Incorrect line breaking with boxes

Open aschmitz opened this issue 3 years ago • 4 comments

At a high level, there are two separate issues that are currently colliding:

  1. We [almost] treat inline boxes (like <span>s) as if they were separate words for wrapping purposes.
  2. We don't currently [always] have a way to wrap them properly even if they were.

A minimal test document may be helpful:

<style>
  html { overflow-wrap: break-word; }
  div { background-color: #abcdef; width: 20em; }
</style>

<div>
  aaaaaaaaaaaaaaaaaaaaaaaaaaaaaa<span>bbbbbbbbbb</span>
</div>

In Firefox (much like Chrome), this wraps in the middle of the b's:

The sample document in Firefox

In WeasyPrint (as of the current master, 2f8d4999d70c9fa2ea26d7accc30a75481a22542), we never wrap:

Screenshot from 2022-03-24 20-54-06

I'm currently hitting this with some syntax-highlighted content that should wrap but instead runs off the page, for a sample real-world use case.

This appears to be happening because split_first_line is using the is_line_start parameter to determine whether something is the line's first word. It turns out that we set this a bit naïvely in split_inline_level such that it's only true if the box is the first box on the line rather than if it is in the first "otherwise unbreakable sequence of characters".

I suspect the "right" way to fix this is to return a value indicating whether there has been a space in the line so far or not, and setting is_line_start accordingly. That's probably straightforward enough, but I had expected that doing so would mean we wouldn't correctly backtrack if there were a space in the previous text box. This turns out to be false: even now, changing one of the "a"s to a space allows the line to break at that position, giving a more appropriate render (which also matches the major browsers' behavior). Clearly I've missed some detail of how line breaking works in that circumstance, and I'm hesitant to just pile on an additional patch until I understand the underlying behavior a bit better.

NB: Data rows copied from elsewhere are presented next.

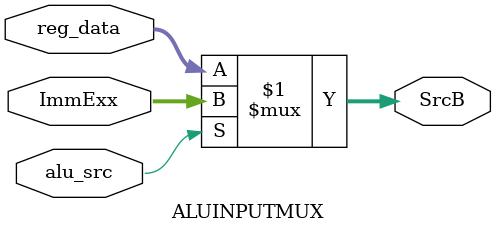
<source format=v>
`timescale 1ns / 1ps

module ALUINPUTMUX(
    input wire [31 : 0] reg_data,
    input wire [31 : 0] ImmExx ,
    input wire alu_src ,
    output wire [31:0] SrcB   
);
assign SrcB = (alu_src) ? ImmExx : reg_data ;
endmodule

</source>
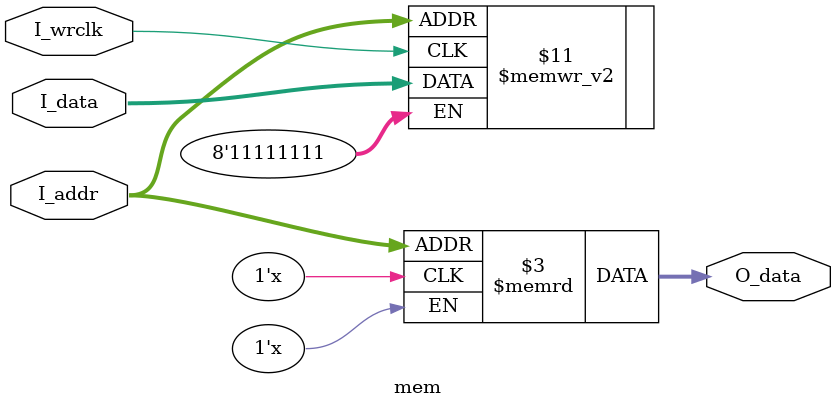
<source format=v>
module mem
#(
parameter C_WORDSIZE = 8,
parameter C_ADDRSIZE = 10,
parameter C_MEMSIZE = (1 << C_ADDRSIZE)
)
(
input           [C_WORDSIZE-1:0]    I_data,
input           [C_ADDRSIZE-1:0]    I_addr,
output reg      [C_WORDSIZE-1:0]    O_data,
input                               I_wrclk
);

reg [C_WORDSIZE-1:0] mem [C_MEMSIZE-1:0];

always @(I_addr) begin
    O_data <= mem[I_addr];
end

always @(negedge I_wrclk) begin
    mem[I_addr] <= I_data;
end
endmodule

</source>
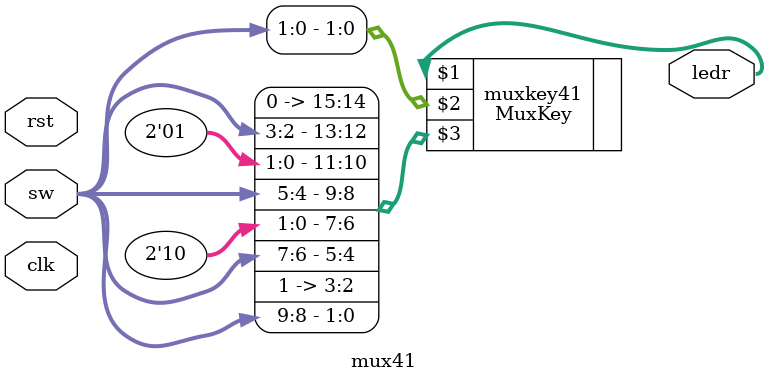
<source format=v>
module mux41(
  input  [9:0] sw,
  input clk,
  input rst,
  output [1:0] ledr);

  MuxKey #(4, 2, 2) muxkey41 (ledr, sw[1:0], {
    2'b00, sw[3:2],
    2'b01, sw[5:4],
    2'b10, sw[7:6],
    2'b11, sw[9:8]
  });
endmodule

</source>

Unfortunately, while it's a neat puzzle that would be fun to resolve, I don't know if I'll be able to take the time to grok the whole line-breaking system in the immediate future (and certainly not today). If you have pointers as to what might be making the space in the earlier TextBox(?) allow breaking due to the combined line being too long, that would be much appreciated, and I can try to make a PR to resolve this issue. (The other open question right now is whether there's an easy cue for "this was breakable" inside split_first_line, but hopefully so.)

aschmitz avatar Mar 25 '22 02:03 aschmitz

I suspect the "right" way to fix this is to return a value indicating whether there has been a space in the line so far or not, and setting is_line_start accordingly.

Looks like a good idea. As spaces are not the only characters that allow line breaks, you probably want to use can_break_text.

even now, changing one of the "a"s to a space allows the line to break at that position, giving a more appropriate render

That’s right, this case is really common and is supposed to be correctly handled. The logic is in split_inline_box, where we keep unbreakable inline boxes in a temporary list (and also check that we can or can’t break between inline boxes).

Unfortunately, while it's a neat puzzle that would be fun to resolve, I don't know if I'll be able to take the time to grok the whole line-breaking system in the immediate future

The line-breaking algorithm is complex (should I say "dirty"?). Fixing this problem probably requires a very small amount of code, but we’ll need to spend a lot of time to dive into this code. And each time we change something, we break common use cases even if we already have countless tests!

Nevertheless, of course, now that this issue is reported, I can’t wait to fix it. I’ll try to spend some time on it "soon" (in April?).

liZe avatar Mar 30 '22 08:03 liZe